E quindi, dal punto di vista di un progettista grafico: com’è lo stemma del Napoli?
Io credo che sia rappresentativo innanzitutto per una questione storica, perché è il risultato di un percorso che inizia negli anni Venti (la prima N stilizzata in un cerchio è del 1928) e poi giunge fino a noi con varie modifiche. Il fatto che ci sia solamente una N lo rende ambiguo, in quanto potrebbe riferirsi a qualsiasi cosa inizi con questa lettera, però ormai il rapporto del club con questo simbolo è emblematico. Dal punto di vista ancora e più strettamente tecnico, posso dire che con i colori siamo perfettamente in linea con la storia e con la tavolozza cromatica del golfo. Una considerazione personale riguarda il font (il tipo di carattere, ndr) utilizzato per la N: secondo me, non è immediatamente riconducibile alla città. Una introduzione abbastanza recente è quella dell’ombreggiatura tridimensionale, che è appena percettibile ma che è un po’ figlia degli anni Duemila. Il logo è del 2006, e rappresenta in tutto e per tutto il periodo in cui tutti i brand tendevano a rendere tridimensionale i loro simboli.
Come interpreti, alla luce di tutto questo, quella che possiamo definire come “la critica alla critica” del Daily Mail?
Guarda, ti ripeto. I giudizi estetici restano appunto giudizi, soprattutto in un campo come quello legato a una passione popolare come il calcio. Tutto è mutevole, tutto può cambiare e restare uguale. E quindi, tutto è criticabile. Considera che, ad esempio, lo studio milanese che si è occupato del restyling del logo dell’Inter ha deciso di lavorare esclusivamente per pulire il simbolo originario. Per cambiare senza cambiare niente, semplicemente per armonizzare il tutto. Lo stesso studio si è occupato del simbolo del museo Madre a Napoli, ed è stato criticato per gli stessi motivi per cui il Daily Mail ha definito brutto il logo del club partenopeo. Per farti capire come ogni cosa sia suscettibile di cambiamenti e ogni giudizio possa essere opinabile, rimando tutti a recuperare un articolo vecchio di quasi novant’anni, pubblicato dal Guerin Sportivo del 1928 e scritto da Carlin Bergoglio. Si intitolava L’Araldica dei Calci.

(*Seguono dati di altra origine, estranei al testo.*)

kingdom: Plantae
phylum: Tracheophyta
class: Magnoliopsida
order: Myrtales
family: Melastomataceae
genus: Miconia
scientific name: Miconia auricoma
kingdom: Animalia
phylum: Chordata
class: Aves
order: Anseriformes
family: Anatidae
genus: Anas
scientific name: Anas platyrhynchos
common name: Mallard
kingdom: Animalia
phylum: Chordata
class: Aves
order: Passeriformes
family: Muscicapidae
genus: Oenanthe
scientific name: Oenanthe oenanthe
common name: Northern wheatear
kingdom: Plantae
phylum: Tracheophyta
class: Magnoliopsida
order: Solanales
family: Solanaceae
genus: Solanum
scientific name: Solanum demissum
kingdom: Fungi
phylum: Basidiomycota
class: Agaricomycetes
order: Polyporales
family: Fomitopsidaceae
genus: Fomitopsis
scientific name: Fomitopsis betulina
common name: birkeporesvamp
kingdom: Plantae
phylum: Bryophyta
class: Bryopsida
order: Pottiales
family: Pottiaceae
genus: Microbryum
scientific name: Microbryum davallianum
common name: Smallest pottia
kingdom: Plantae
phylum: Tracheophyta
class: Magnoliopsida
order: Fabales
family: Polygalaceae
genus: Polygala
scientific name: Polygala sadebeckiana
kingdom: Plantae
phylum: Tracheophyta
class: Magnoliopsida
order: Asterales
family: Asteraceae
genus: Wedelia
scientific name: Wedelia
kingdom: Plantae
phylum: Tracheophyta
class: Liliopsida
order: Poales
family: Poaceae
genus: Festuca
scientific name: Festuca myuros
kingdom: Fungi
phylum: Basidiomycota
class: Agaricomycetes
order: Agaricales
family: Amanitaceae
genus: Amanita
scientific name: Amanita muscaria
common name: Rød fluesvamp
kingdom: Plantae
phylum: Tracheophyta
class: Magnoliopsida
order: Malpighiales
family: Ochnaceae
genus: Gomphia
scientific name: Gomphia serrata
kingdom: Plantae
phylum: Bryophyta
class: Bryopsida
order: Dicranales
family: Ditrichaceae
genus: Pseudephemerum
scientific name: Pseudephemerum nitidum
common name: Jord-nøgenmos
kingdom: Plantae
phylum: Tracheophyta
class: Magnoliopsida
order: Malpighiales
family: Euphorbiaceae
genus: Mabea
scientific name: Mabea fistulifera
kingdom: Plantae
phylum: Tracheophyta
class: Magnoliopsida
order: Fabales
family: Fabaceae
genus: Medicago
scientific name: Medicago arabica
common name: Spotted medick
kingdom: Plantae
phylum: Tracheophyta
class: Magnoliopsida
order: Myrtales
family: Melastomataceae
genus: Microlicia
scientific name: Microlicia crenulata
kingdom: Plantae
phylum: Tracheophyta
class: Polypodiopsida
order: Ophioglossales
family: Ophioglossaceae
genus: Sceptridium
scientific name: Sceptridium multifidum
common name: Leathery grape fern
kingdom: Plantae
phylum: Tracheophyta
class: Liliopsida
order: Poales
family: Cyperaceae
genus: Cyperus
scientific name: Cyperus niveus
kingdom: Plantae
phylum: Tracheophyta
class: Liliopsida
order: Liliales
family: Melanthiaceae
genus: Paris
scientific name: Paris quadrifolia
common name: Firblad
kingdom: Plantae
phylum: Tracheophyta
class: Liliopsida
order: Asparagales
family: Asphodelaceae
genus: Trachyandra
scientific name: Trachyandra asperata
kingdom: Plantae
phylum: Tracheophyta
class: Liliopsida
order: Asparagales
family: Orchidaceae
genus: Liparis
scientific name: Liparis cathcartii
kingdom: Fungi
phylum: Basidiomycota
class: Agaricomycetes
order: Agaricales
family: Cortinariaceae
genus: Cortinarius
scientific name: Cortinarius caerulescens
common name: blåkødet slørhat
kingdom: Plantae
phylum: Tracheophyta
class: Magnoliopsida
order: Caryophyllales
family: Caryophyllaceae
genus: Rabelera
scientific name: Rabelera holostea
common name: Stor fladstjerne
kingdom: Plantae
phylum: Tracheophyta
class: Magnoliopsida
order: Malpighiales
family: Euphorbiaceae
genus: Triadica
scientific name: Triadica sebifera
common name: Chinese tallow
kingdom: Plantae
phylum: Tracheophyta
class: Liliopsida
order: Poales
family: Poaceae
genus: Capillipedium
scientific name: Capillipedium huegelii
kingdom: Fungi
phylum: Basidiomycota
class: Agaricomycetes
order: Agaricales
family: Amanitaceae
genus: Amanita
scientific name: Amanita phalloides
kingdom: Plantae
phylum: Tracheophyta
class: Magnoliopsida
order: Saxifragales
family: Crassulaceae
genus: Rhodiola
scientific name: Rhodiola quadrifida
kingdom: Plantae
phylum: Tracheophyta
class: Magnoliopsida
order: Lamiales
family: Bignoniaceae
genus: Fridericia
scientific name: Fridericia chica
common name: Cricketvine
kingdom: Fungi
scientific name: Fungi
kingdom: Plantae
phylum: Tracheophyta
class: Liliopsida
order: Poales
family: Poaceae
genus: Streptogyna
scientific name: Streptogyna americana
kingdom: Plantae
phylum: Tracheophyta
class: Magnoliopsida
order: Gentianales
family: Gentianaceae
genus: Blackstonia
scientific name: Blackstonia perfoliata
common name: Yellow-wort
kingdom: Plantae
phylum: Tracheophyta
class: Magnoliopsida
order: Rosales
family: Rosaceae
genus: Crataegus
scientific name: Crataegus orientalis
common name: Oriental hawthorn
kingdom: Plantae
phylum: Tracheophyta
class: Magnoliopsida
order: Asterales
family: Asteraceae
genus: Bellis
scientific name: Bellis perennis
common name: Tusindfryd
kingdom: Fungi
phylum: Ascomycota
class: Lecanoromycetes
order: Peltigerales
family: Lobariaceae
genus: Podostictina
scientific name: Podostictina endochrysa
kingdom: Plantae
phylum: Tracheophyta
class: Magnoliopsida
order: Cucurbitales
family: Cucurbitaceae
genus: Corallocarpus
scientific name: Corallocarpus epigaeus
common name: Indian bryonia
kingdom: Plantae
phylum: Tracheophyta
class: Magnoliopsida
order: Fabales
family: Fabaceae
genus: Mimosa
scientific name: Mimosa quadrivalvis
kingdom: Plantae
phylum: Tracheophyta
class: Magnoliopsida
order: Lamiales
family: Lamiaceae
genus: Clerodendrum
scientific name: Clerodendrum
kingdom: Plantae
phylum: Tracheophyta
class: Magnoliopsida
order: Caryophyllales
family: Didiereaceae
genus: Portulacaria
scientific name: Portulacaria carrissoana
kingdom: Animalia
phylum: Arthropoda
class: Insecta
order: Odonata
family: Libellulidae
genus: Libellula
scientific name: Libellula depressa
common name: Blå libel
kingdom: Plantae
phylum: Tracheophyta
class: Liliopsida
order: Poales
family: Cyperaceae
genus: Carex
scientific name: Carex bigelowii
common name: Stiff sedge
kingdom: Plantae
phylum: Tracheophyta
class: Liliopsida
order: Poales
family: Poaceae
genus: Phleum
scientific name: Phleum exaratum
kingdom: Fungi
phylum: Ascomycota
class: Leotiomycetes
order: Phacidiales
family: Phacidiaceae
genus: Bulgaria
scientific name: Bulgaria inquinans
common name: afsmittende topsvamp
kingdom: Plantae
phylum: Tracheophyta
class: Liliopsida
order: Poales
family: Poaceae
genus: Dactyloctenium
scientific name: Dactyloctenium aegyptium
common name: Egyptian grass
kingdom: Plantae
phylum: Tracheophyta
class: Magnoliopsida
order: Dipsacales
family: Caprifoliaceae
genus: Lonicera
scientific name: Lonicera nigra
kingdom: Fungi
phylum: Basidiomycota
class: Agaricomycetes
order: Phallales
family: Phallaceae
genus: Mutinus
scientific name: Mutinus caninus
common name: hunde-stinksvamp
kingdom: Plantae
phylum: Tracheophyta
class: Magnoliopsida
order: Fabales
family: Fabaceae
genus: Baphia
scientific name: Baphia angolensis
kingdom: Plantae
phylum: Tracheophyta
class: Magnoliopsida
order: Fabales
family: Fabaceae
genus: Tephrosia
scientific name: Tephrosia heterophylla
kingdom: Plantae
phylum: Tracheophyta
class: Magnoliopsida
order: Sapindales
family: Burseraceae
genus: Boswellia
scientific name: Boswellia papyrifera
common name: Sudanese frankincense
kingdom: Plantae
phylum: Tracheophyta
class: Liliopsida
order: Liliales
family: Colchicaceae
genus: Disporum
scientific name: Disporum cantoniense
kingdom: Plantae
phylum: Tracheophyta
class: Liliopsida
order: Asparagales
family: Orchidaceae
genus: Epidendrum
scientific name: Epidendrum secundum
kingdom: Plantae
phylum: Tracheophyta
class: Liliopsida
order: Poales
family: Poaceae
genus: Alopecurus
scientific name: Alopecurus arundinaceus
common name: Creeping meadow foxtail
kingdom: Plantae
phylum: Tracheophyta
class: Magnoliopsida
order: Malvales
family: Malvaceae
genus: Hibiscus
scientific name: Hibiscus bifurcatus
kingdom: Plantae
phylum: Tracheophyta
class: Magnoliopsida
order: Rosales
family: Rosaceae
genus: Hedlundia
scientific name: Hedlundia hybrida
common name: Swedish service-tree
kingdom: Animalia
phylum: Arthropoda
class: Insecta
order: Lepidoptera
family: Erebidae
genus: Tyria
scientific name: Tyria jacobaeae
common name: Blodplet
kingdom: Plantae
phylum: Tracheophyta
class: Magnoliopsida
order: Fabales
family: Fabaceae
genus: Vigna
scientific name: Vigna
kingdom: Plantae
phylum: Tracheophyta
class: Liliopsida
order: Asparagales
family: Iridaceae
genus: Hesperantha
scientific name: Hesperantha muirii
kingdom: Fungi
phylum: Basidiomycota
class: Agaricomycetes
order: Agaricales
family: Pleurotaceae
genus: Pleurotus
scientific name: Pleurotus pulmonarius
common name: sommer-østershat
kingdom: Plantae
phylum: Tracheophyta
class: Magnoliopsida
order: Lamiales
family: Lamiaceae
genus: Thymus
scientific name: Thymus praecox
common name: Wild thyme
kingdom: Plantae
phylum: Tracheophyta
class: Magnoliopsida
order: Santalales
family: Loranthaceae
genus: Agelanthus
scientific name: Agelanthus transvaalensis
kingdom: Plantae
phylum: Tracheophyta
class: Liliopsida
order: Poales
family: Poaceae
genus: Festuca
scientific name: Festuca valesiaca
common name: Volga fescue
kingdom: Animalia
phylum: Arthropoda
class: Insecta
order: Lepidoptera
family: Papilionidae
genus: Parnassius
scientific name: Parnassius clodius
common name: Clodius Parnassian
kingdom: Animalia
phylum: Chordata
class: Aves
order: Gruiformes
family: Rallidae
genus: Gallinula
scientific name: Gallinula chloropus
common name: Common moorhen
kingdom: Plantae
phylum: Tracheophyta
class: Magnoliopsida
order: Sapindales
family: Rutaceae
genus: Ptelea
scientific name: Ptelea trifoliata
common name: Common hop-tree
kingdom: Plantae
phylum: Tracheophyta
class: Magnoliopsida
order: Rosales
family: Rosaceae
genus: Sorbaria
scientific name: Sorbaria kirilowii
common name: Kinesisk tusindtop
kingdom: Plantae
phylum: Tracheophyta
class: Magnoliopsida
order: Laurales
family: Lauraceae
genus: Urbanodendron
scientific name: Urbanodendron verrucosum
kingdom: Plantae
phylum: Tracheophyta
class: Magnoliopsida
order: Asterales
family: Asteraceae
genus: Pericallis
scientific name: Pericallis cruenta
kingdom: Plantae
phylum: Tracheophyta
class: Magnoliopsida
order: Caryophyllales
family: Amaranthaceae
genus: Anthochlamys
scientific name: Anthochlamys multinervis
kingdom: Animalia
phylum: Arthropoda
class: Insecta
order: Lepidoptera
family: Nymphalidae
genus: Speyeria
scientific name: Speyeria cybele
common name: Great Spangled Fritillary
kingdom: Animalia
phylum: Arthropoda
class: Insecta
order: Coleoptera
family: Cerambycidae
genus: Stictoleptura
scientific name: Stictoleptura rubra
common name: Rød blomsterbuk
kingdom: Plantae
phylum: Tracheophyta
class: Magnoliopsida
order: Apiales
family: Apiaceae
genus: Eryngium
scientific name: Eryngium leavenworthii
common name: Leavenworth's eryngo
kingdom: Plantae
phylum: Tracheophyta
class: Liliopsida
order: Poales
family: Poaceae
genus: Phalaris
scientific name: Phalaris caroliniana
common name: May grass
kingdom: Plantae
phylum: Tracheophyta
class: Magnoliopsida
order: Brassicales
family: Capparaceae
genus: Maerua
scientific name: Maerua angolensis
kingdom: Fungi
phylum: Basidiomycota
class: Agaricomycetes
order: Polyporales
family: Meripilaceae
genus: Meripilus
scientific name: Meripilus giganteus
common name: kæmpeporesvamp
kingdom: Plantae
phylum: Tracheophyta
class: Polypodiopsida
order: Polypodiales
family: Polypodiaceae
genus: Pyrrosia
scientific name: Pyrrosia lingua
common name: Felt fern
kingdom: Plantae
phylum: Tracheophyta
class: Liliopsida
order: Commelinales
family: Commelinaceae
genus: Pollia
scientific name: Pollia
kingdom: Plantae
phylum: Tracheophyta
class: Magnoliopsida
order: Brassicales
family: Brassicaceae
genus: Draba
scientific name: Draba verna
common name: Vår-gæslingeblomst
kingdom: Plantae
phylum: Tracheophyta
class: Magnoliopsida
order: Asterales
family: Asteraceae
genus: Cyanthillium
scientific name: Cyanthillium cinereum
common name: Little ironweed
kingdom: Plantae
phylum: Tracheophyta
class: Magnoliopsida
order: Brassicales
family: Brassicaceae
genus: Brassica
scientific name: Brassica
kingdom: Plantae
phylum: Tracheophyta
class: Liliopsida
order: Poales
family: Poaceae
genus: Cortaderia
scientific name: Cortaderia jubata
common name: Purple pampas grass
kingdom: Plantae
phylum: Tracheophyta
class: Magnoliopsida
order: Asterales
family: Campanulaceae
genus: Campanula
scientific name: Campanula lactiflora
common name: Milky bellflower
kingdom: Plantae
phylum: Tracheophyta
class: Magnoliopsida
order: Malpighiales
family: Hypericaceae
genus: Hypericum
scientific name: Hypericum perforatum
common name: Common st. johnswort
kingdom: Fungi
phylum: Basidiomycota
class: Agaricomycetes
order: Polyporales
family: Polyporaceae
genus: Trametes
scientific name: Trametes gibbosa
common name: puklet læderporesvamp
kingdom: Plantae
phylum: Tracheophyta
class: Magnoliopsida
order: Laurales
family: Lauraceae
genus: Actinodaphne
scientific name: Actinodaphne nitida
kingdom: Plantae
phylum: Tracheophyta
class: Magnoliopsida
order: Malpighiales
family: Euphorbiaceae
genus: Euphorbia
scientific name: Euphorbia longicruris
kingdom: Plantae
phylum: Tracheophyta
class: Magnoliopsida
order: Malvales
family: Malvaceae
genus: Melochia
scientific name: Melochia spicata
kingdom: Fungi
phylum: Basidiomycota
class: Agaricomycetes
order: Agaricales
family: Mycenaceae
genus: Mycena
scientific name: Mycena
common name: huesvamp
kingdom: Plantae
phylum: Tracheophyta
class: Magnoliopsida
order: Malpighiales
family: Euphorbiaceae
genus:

Bergoglio era un umorista, giornalista e disegnatore, e si divertì a immaginare quelle che secondo lui erano le mascotte dei più importanti club di calcio italiani dell’epoca. Il Milan è rappresentato da un diavolo, la Juventus da una zebra. L’Atalanta dalla Dea e l’Inter da un serpente. Tutta roba che è giunta fino a noi. Ma non è così, almeno non sempre: la Lazio è infatti rappresentata da un bufalo e la Fiorentina da una cavalletta. Disegni ed emblemi che non si sono mai più visti, semplicemente perché non hanno avuto successo.
E il Napoli?
Il Napoli, appunto. È rappresentato da una specie di folletto o giullare che suona uno strumento a percussione tipico del Meridione. Ora non mi viene il nome, però.
Lo strumento in questione è il triccheballacche. Ed effettivamente non si è mai più visto. Per fortuna.